(Stored data entries)
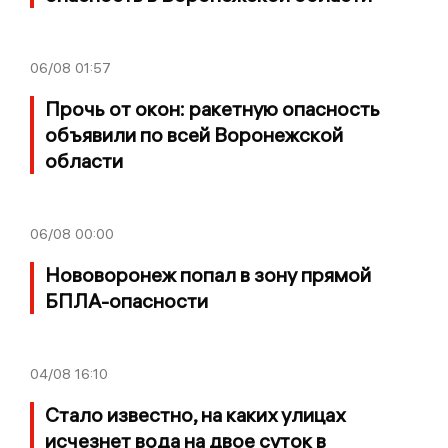
06/08
01:57
Прочь от окон: ракетную опасность
объявили по всей Воронежской
области
06/08
00:00
Нововоронеж попал в зону прямой
БПЛА-опасности
04/08
16:10
Стало известно, на каких улицах
исчезнет вода на двое суток в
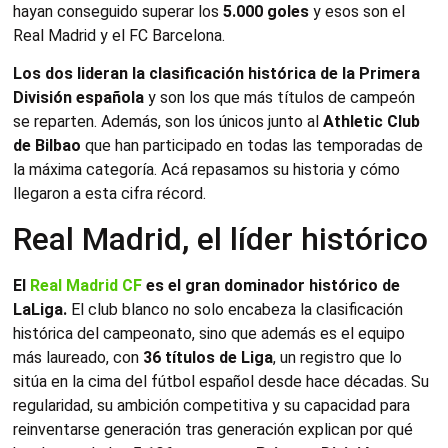
hayan conseguido superar los
5.000 goles
y esos son el
Real Madrid y el FC Barcelona.
Los dos lideran la clasificación histórica de la Primera
División española
y son los que más títulos de campeón
se reparten. Además, son los únicos junto al
Athletic Club
de Bilbao
que han participado en todas las temporadas de
la máxima categoría. Acá repasamos su historia y cómo
llegaron a esta cifra récord.
Real Madrid, el líder histórico
El
Real Madrid CF
es el gran dominador histórico de
LaLiga.
El club blanco no solo encabeza la clasificación
histórica del campeonato, sino que además es el equipo
más laureado, con
36 títulos de Liga
, un registro que lo
sitúa en la cima del fútbol español desde hace décadas. Su
regularidad, su ambición competitiva y su capacidad para
reinventarse generación tras generación explican por qué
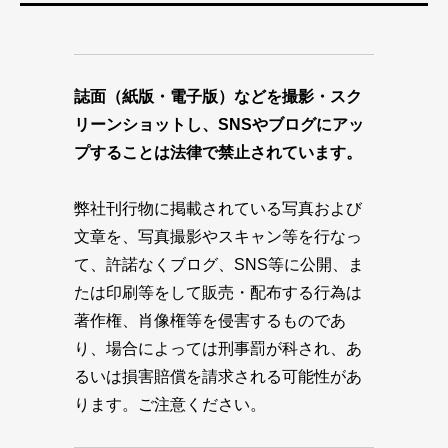
誌面（紙版・電子版）などを撮影・スク
リーンショットし、SNSやブログにアッ
プすることは法律で禁止されています。
弊社刊行物に掲載されている写真および
文章を、写真撮影やスキャン等を行なっ
て、許諾なくブログ、SNS等に公開、ま
たは印刷等をして販売・配布する行為は
著作権、肖像権等を侵害するものであ
り、場合によっては刑事罰が科され、あ
るいは損害賠償を請求される可能性があ
ります。ご注意ください。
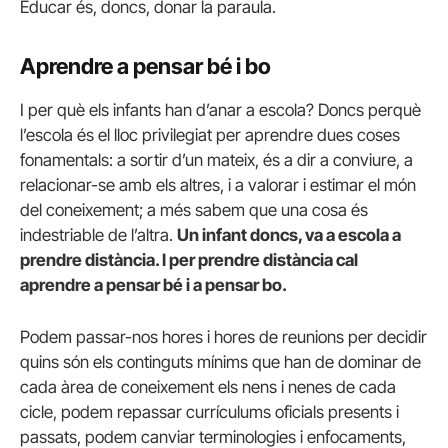
Educar és, doncs, donar la paraula.
Aprendre a pensar bé i bo
I per què els infants han d’anar a escola? Doncs perquè
l’escola és el lloc privilegiat per aprendre dues coses
fonamentals: a sortir d’un mateix, és a dir a conviure, a
relacionar-se amb els altres, i a valorar i estimar el món
del coneixement; a més sabem que una cosa és
indestriable de l’altra.
Un infant doncs, va a escola a
prendre distància. I per prendre distància cal
aprendre a pensar bé i a pensar bo.
Podem passar-nos hores i hores de reunions per decidir
quins són els continguts mínims que han de dominar de
cada àrea de coneixement els nens i nenes de cada
cicle, podem repassar currículums oficials presents i
passats, podem canviar terminologies i enfocaments,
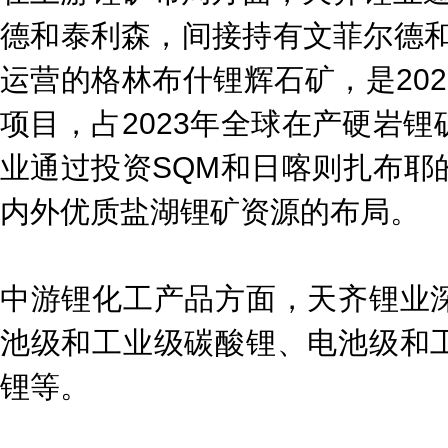
德和泰利森，间接持有文菲尔德和泰
运营的格林布什锂辉石矿，是20
项目，占2023年全球在产硬岩锂
业通过投资SQM和日喀则扎布耶
内外优质盐湖锂矿资源的布局。
中游锂化工产品方面，天齐锂业
池级和工业级碳酸锂、电池级和
锂等。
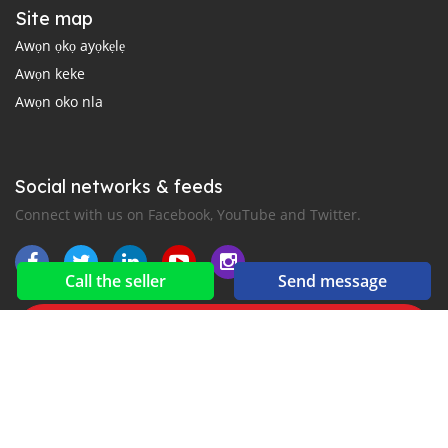
Site map
Awọn ọkọ ayọkẹlẹ
Awọn keke
Awọn oko nla
Social networks & feeds
Connect with us on Facebook, YouTube and Twitter.
Call the seller
Send message
New car notification
for E-Mail or SMS alerts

== DIRECTIVE ==
Present every line of the records above as a Markdown table with the columns "No." and "Line", numbering the rows and skipping blank lines. Leave the pictures out of your answer.

== EXERCISE RESULT ==
| No. | Line |
|---|---|
| 1 | 06/08 |
| 2 | 01:57 |
| 3 | Прочь от окон: ракетную опасность |
| 4 | объявили по всей Воронежской |
| 5 | области |
| 6 | 06/08 |
| 7 | 00:00 |
| 8 | Нововоронеж попал в зону прямой |
| 9 | БПЛА-опасности |
| 10 | 04/08 |
| 11 | 16:10 |
| 12 | Стало известно, на каких улицах |
| 13 | исчезнет вода на двое суток в |
| 14 | hayan conseguido superar los |
| 15 | 5.000 goles |
| 16 | y esos son el |
| 17 | Real Madrid y el FC Barcelona. |
| 18 | Los dos lideran la clasificación histórica de la Primera |
| 19 | División española |
| 20 | y son los que más títulos de campeón |
| 21 | se reparten. Además, son los únicos junto al |
| 22 | Athletic Club |
| 23 | de Bilbao |
| 24 | que han participado en todas las temporadas de |
| 25 | la máxima categoría. Acá repasamos su historia y cómo |
| 26 | llegaron a esta cifra récord. |
| 27 | Real Madrid, el líder histórico |
| 28 | El |
| 29 | Real Madrid CF |
| 30 | es el gran dominador histórico de |
| 31 | LaLiga. |
| 32 | El club blanco no solo encabeza la clasificación |
| 33 | histórica del campeonato, sino que además es el equipo |
| 34 | más laureado, con |
| 35 | 36 títulos de Liga |
| 36 | , un registro que lo |
| 37 | sitúa en la cima del fútbol español desde hace décadas. Su |
| 38 | regularidad, su ambición competitiva y su capacidad para |
| 39 | reinventarse generación tras generación explican por qué |
| 40 | 誌面（紙版・電子版）などを撮影・スク |
| 41 | リーンショットし、SNSやブログにアッ |
| 42 | プすることは法律で禁止されています。 |
| 43 | 弊社刊行物に掲載されている写真および |
| 44 | 文章を、写真撮影やスキャン等を行なっ |
| 45 | て、許諾なくブログ、SNS等に公開、ま |
| 46 | たは印刷等をして販売・配布する行為は |
| 47 | 著作権、肖像権等を侵害するものであ |
| 48 | り、場合によっては刑事罰が科され、あ |
| 49 | るいは損害賠償を請求される可能性があ |
| 50 | ります。ご注意ください。 |
| 51 | Educar és, doncs, donar la paraula. |
| 52 | Aprendre a pensar bé i bo |
| 53 | I per què els infants han d’anar a escola? Doncs perquè |
| 54 | l’escola és el lloc privilegiat per aprendre dues coses |
| 55 | fonamentals: a sortir d’un mateix, és a dir a conviure, a |
| 56 | relacionar-se amb els altres, i a valorar i estimar el món |
| 57 | del coneixement; a més sabem que una cosa és |
| 58 | indestriable de l’altra. |
| 59 | Un infant doncs, va a escola a |
| 60 | prendre distància. I per prendre distància cal |
| 61 | aprendre a pensar bé i a pensar bo. |
| 62 | Podem passar-nos hores i hores de reunions per decidir |
| 63 | quins són els continguts mínims que han de dominar de |
| 64 | cada àrea de coneixement els nens i nenes de cada |
| 65 | cicle, podem repassar currículums oficials presents i |
| 66 | passats, podem canviar terminologies i enfocaments, |
| 67 | 德和泰利森，间接持有文菲尔德和泰 |
| 68 | 运营的格林布什锂辉石矿，是20 |
| 69 | 项目，占2023年全球在产硬岩锂 |
| 70 | 业通过投资SQM和日喀则扎布耶 |
| 71 | 内外优质盐湖锂矿资源的布局。 |
| 72 | 中游锂化工产品方面，天齐锂业 |
| 73 | 池级和工业级碳酸锂、电池级和 |
| 74 | 锂等。 |
| 75 | Site map |
| 76 | Awọn ọkọ ayọkẹlẹ |
| 77 | Awọn keke |
| 78 | Awọn oko nla |
| 79 | Social networks & feeds |
| 80 | Connect with us on Facebook, YouTube and Twitter. |
| 81 | Call the seller |
| 82 | Send message |
| 83 | New car notification |
| 84 | for E-Mail or SMS alerts |